-- Provided passage start --
This is the mail archive of the
mailing list for the GCC project.
Re: Implementing C++1x and C1x atomics (really an aside on SFENCE)
- From: Lawrence Crowl <crowl at google dot com>
- To: "Boehm, Hans" <hans dot boehm at hp dot com>
- Cc: "Joseph S. Myers" <joseph at codesourcery dot com>, Richard Guenther <richard dot guenther at gmail dot com>, Andrew Haley <aph at redhat dot com>, Paolo Bonzini <bonzini at gnu dot org>, "gcc at gcc dot gnu dot org" <gcc at gcc dot gnu dot org>, "libc-alpha at sourceware dot org" <libc-alpha at sourceware dot org>
- Date: Wed, 9 Sep 2009 15:51:18 -0700
- Subject: Re: Implementing C++1x and C1x atomics (really an aside on SFENCE)
- References: <4A82E93B.firstname.lastname@example.org> <Pine.LNX.email@example.com> <firstname.lastname@example.org> <Pine.LNX.email@example.com> <firstname.lastname@example.org> <Pine.LNX.email@example.com> <firstname.lastname@example.org> <Pine.LNX.email@example.com> <firstname.lastname@example.org> <238A96A773B3934685A7269CC8A8D042577A1AD998@GVW0436EXB.americas.hpqcorp.net>
On 8/20/09, Boehm, Hans <email@example.com> wrote:
> > -----Original Message-----
> > From: Lawrence Crowl [mailto:firstname.lastname@example.org]
> > The problem is that gcc does support 80386. It also supports
> > other processors that have less-than-complete support for
> > concurrency. Just in the x86 line, we get some additional
> > capability in many new layers.
> > 8086 LOCK XCHG
> > 80486 CMPXCHG XADD
> > Pentium CMPXCHG8B
> > SSE SFENCE
> Aside to an interesting discussion:
> I believe the current conclusion is that SFENCE should be ignored,
> except for library or compiler-generated code that uses
> non-temporal/coalescing stores, which I believe are also a recent
> addition. Normal stores are ordered anyway, so it's not needed.
> Thus you are faced with a choice of either (a) implementing fences
> on the assumption that ordinary code may contain non-temporal stores,
> or (b) making sure that non-temporal stores are always surrounded by
> the appropriate fences. This is really an important ABI issue, but
> it's something that I believe no ABI currently specifies. Our
> conclusion in earlier discussions among a different group of people
> was that (b) made more sense, since non-temporal stores of various
> kinds seemed to be largely confined to a few library routines.
Hm. I would expect that given the C++0x memory model, compilers could
be much more aggressive about using non-temporal stores, potentially
improving performance substantially. That is, it may be better to
accept a slightly less efficient ABI for today's compilers to gain a
more efficient ABI for tomorrow's compilers.
> It would be really nice if everyone somehow managed to agree on this.
> Inconsistency here, probably even between Windows and Linux, seems
> likely to result in really subtle bugs.
> Note that this also affects correctness of spinlock implementations,
> not just atomics. A simple store to release a lock doesn't work if
> the critical section may contain unfenced non-temporal stores.
Yes, but the spinning acquire doesn't require the fence, only the the
release. So, is this additional instruction a performance problem?
> > SSE2 MFENCE
> > late AMD64 CMPXCHG16B
> > So, we do not get to ignore the problem as a relic of 80386.
This email seems to have gotten side-tracked by my filters. Sorry
for the delay.
-- Provided passage end --
• **Description of the task**:
Copy the GCC atomics mailing-list post from "- References: <4A82E93B.firstname.lastname@example.org>" down to "many new layers.", changing "concurrency" to "parallelism".
-- Stored data start --
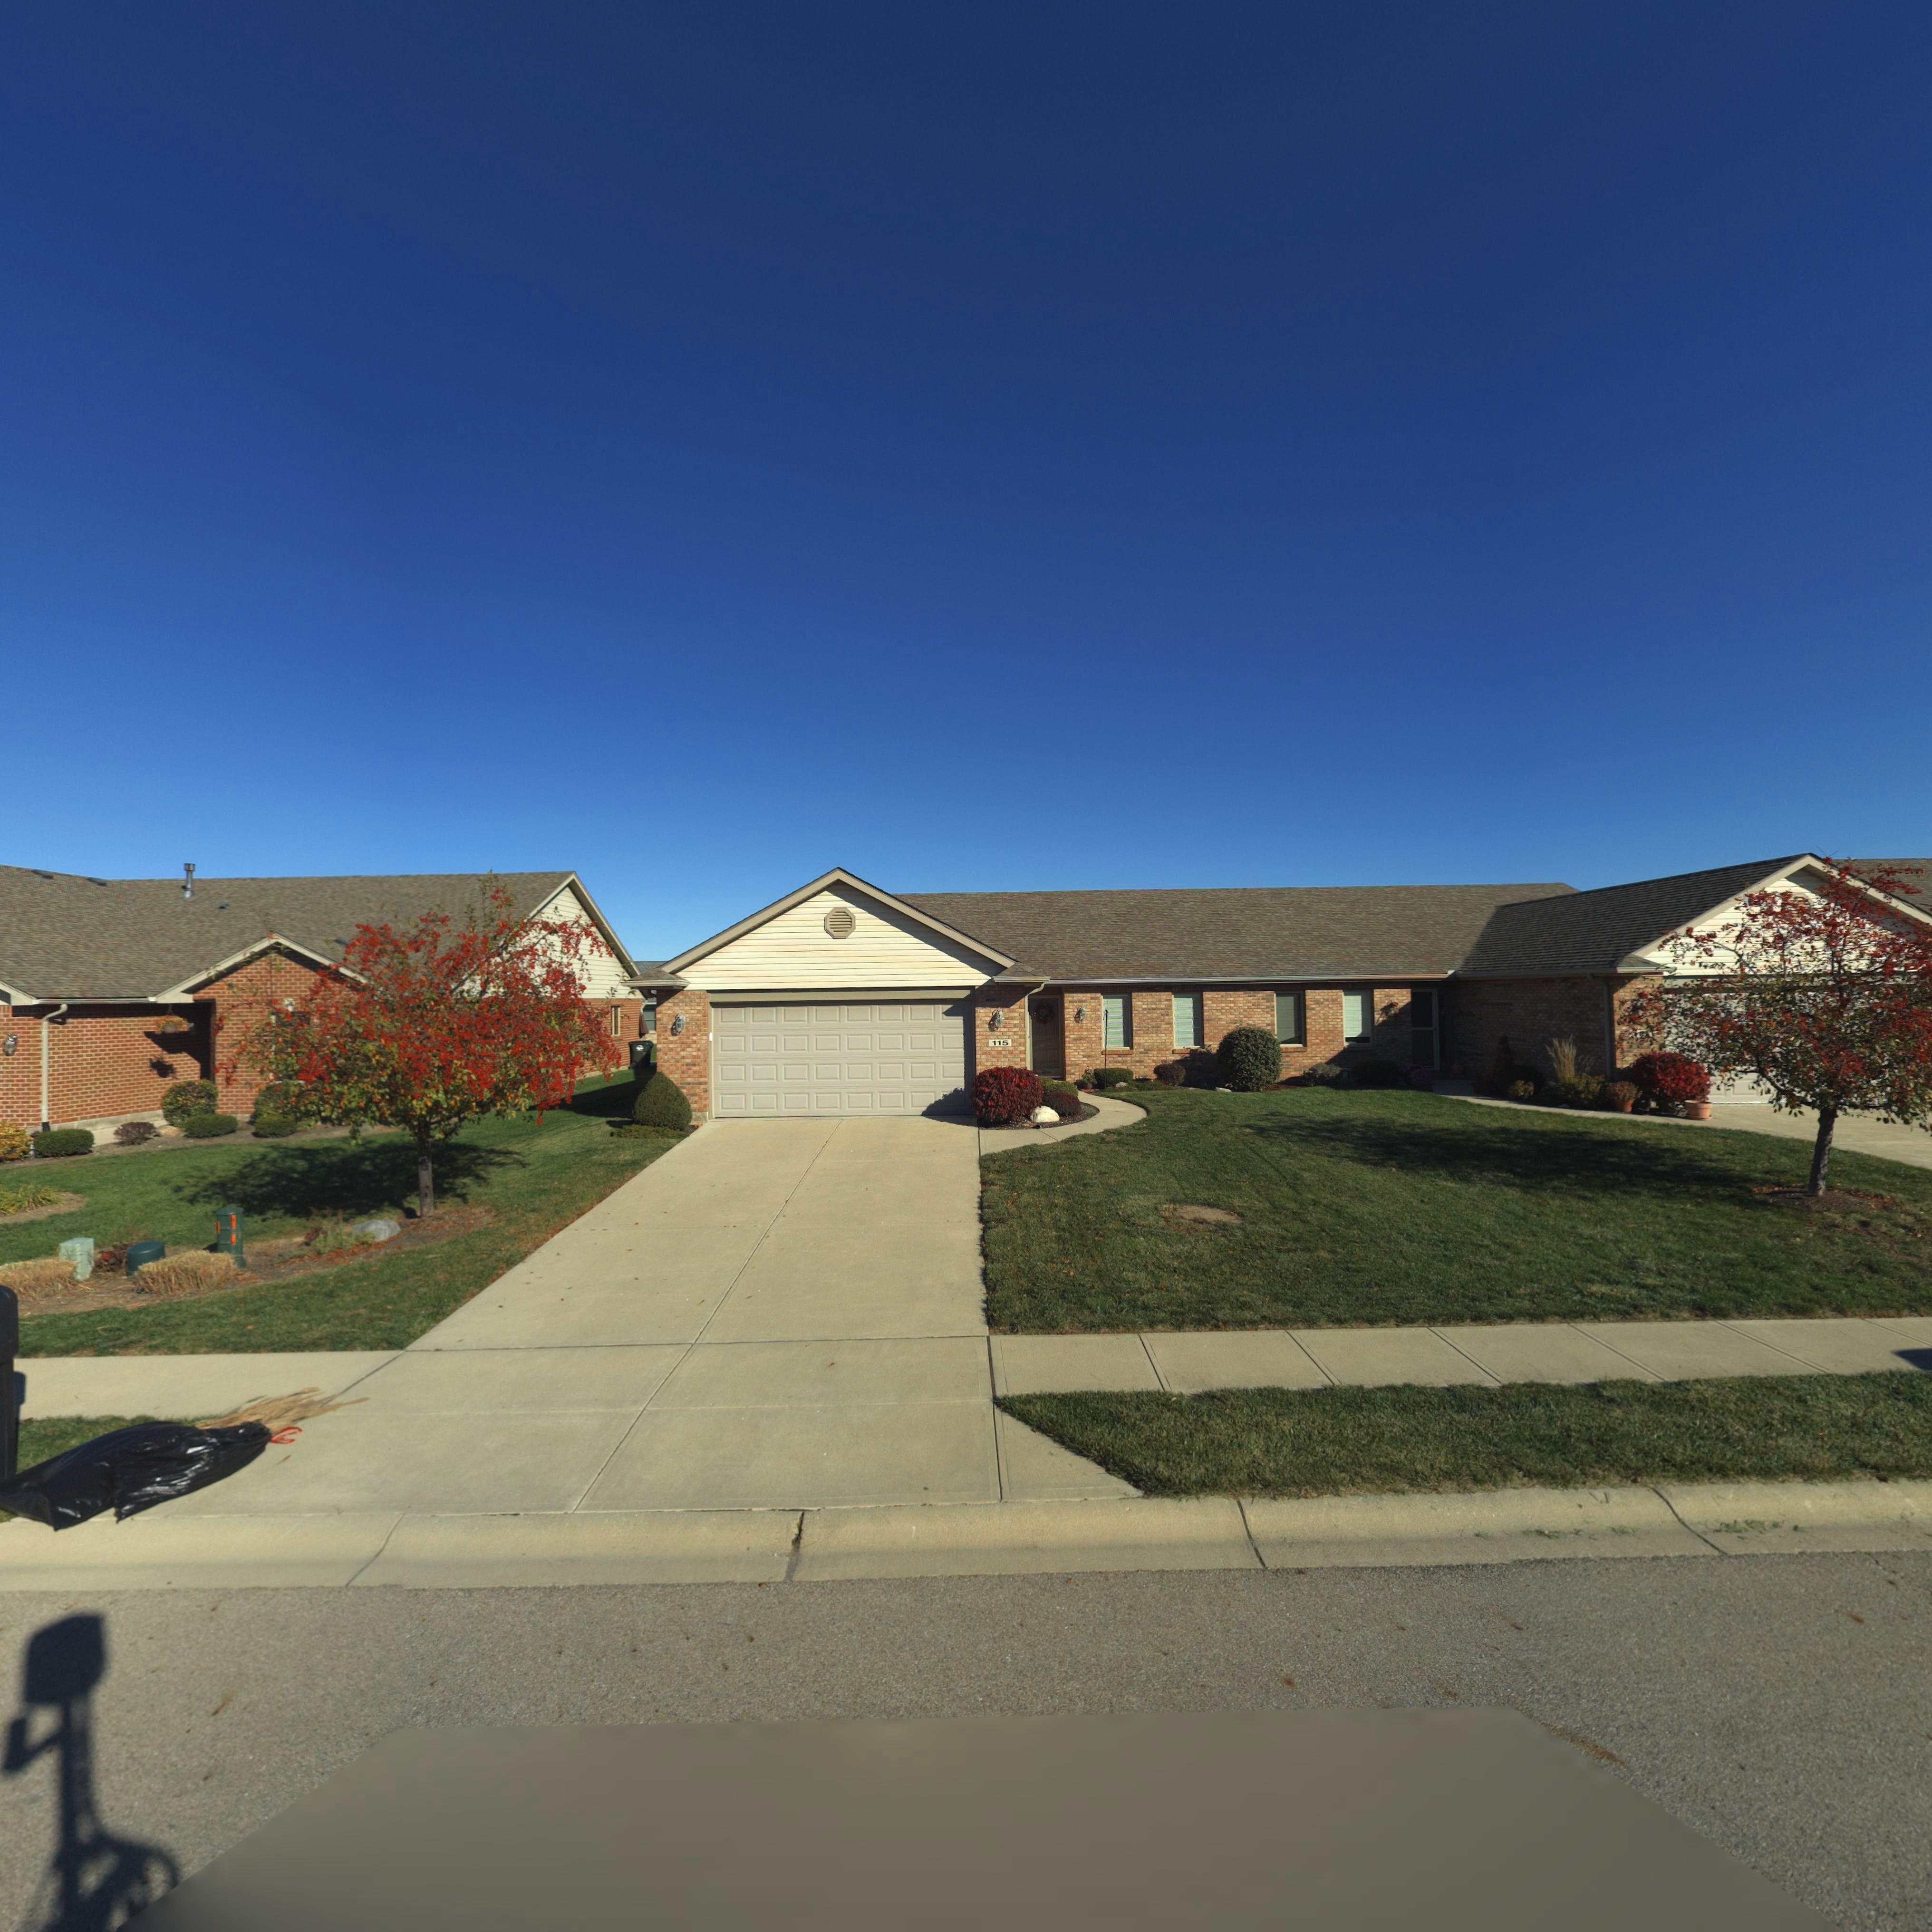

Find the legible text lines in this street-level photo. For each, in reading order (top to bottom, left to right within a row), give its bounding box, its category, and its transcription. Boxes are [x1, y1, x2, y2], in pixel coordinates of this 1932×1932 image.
-- Stored data end --
• **Answer for the task**:
- References: <4A82E93B.firstname.lastname@example.org> <Pine.LNX.email@example.com> <firstname.lastname@example.org> <Pine.LNX.email@example.com> <firstname.lastname@example.org> <Pine.LNX.email@example.com> <firstname.lastname@example.org> <Pine.LNX.email@example.com> <firstname.lastname@example.org> <238A96A773B3934685A7269CC8A8D042577A1AD998@GVW0436EXB.americas.hpqcorp.net>
On 8/20/09, Boehm, Hans <email@example.com> wrote:
> > -----Original Message-----
> > From: Lawrence Crowl [mailto:firstname.lastname@example.org]
> > The problem is that gcc does support 80386. It also supports
> > other processors that have less-than-complete support for
> > parallelism. Just in the x86 line, we get some additional
> > capability in many new layers.